SELAMAT DATANG DI BLOG KAMI - TERIMA KASIH ATAS KUNJUNGAN ANDA
SELAMAT DATANG DI BLOG KAMI - TERIMA KASIH ATAS KUNJUNGAN ANDA - SILAHKAN TINGGALKAN PESAN ANDA

2 Februari 2012

ANTARA PERUBAHAN DAN SIKAP SOSIAL
Oleh : Zainal Muttaqin Anwar
Kemajemukan masyarakat Indonesia yang terdiri dari berbagai suku, budaya, adat dan agama menjadi lebih super-majemuk manakala dilihat dari tingkat pemahaman agamanya. Karena pemahaman agama melibatkan latar belakang dan intelektual. Masyarakat Indonesia hampir memiliki seluruh lapisan latar belakang dan intelektual. Mulai sebutan awam dan cendikiawan, ,pinggiran dan penguasa, kaum alit dan elit, serta sebuatan-sebutan lain yang menggambarkan strata sekaligus status mereka. Dengan pluralitas semacam ini meniscayakan adanya tingkatan-tingkatan pemahaman terhadap agama mereka. Pada skala tertentu heterogenitas ini dapat menjadi persoalan yang komplek namun produktif tetapi juga stabil namun kontra produktif. Kompleksitasnya mampu menggerakkan secara dinamis perubahan-perubahan dalam pemahaman keagamaan. Kontraproduktifnya tercipta dari penekanan-penekanan terhadap maasyarakat yang kadar intelektualnya rendah, sehingga pemahaman mereka terpola dan stabil namun tidak menguntungkan, karena adanya dominasi. Tidak terjadi dinamisasi pemahaman, sehingga masyarakat tidak memiliki kesempatan untuk mengaktualisasikan nya.

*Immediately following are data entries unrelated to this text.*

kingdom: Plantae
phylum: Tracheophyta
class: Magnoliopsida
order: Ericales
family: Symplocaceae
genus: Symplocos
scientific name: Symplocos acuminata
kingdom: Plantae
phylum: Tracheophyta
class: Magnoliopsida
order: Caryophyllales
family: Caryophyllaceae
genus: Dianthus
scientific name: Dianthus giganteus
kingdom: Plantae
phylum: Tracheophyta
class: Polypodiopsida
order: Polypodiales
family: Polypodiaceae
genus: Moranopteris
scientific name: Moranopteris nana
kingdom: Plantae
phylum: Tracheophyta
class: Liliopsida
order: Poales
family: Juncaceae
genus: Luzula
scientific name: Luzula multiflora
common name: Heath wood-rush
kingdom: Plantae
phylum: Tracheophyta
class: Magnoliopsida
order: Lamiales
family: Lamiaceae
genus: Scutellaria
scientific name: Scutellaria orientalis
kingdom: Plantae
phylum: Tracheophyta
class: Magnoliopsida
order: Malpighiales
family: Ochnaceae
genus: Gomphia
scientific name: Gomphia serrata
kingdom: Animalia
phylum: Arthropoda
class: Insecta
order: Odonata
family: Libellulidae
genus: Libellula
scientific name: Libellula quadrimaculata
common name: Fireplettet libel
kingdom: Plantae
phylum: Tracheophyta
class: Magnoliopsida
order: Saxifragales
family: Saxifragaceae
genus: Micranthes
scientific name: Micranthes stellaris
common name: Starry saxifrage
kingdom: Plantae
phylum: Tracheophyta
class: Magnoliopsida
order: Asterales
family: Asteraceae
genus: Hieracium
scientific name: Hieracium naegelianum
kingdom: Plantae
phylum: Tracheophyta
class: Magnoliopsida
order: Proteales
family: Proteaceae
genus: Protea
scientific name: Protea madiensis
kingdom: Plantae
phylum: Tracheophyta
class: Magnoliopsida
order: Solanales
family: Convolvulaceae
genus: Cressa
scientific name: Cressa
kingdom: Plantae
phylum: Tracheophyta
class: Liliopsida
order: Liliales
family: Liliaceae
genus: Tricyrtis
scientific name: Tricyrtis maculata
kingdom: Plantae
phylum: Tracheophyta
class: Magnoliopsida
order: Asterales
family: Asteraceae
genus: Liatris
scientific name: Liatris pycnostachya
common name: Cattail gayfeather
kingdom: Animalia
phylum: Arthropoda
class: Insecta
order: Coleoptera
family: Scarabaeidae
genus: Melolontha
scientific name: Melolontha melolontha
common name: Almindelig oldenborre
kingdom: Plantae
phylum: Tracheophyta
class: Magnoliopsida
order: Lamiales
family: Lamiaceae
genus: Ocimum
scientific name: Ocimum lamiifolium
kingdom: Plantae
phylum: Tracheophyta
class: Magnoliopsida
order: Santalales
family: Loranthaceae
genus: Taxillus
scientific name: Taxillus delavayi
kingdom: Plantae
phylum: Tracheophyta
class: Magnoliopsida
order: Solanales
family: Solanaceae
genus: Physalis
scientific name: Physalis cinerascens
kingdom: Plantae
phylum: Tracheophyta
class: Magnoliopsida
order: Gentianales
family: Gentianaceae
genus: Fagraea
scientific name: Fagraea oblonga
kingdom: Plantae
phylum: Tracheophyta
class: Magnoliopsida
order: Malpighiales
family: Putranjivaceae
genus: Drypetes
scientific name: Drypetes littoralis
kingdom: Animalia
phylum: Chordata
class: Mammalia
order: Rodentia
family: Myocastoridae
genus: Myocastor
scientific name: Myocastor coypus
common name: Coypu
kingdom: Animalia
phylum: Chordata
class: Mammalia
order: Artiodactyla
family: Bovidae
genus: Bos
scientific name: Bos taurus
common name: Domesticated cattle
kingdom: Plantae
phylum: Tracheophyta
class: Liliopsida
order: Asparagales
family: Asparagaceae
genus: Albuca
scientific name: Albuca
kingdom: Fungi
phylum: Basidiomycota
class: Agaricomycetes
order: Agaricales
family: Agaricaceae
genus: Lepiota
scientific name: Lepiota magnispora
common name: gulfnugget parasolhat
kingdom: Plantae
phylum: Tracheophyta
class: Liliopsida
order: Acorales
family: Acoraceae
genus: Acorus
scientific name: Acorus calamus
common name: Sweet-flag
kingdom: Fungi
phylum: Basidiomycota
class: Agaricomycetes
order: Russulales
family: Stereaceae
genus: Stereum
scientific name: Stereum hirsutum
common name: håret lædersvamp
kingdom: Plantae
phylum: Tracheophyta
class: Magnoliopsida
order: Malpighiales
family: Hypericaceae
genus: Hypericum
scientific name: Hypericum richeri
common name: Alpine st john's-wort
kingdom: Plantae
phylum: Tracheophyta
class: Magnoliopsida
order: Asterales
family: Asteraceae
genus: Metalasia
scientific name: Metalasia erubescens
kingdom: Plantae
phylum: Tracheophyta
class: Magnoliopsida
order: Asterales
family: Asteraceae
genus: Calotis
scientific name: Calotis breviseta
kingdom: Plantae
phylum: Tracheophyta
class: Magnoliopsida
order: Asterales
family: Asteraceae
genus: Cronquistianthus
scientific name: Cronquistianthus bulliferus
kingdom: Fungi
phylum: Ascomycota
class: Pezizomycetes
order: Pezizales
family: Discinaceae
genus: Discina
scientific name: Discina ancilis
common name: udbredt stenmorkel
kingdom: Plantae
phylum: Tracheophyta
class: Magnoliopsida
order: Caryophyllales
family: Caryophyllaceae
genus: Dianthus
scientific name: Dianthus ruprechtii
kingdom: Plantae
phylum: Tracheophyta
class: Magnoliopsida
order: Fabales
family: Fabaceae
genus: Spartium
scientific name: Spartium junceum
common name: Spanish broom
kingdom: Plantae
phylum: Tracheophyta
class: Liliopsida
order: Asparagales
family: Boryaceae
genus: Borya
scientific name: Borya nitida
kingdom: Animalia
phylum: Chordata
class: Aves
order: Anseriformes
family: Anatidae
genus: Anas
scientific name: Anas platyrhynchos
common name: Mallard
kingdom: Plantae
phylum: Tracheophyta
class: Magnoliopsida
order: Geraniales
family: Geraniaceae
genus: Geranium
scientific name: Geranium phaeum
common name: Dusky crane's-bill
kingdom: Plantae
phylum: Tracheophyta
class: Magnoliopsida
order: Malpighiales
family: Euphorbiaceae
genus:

Pemahaman agama memiliki implikasi yang sangat luas terhadap kehidupan masyarakat penganutnya. Agama sebagai motivator relagius, Weber menyebutnya innerworldly asceticism, yakni merupakan dasar bagi semangat enterpreuneurship dikalangan masyarakat protestan Sebagaimana fungsi Iman dalam Islam, kepercayaan (belief/iman) dalam hati (bil qolbi) menuntut pengejawantahan dalam kehidupan, baik ucapan (bil lisan) dan perbuatan (taqrir). Bagaimana ia memahami konsep agamana dapat diindikasikan dari interaksi pemeluknya terhadap prilaku sosialnya. Demikian juga pemaknaan terhadap perubahan sosial yang mungkin selalu terjadi benturan terhadap pemaknaan simbol-simbol agama – sebagai bentuk responsibility – yang ia fahami menjadi cerminan tingkat pemahaman agamanya.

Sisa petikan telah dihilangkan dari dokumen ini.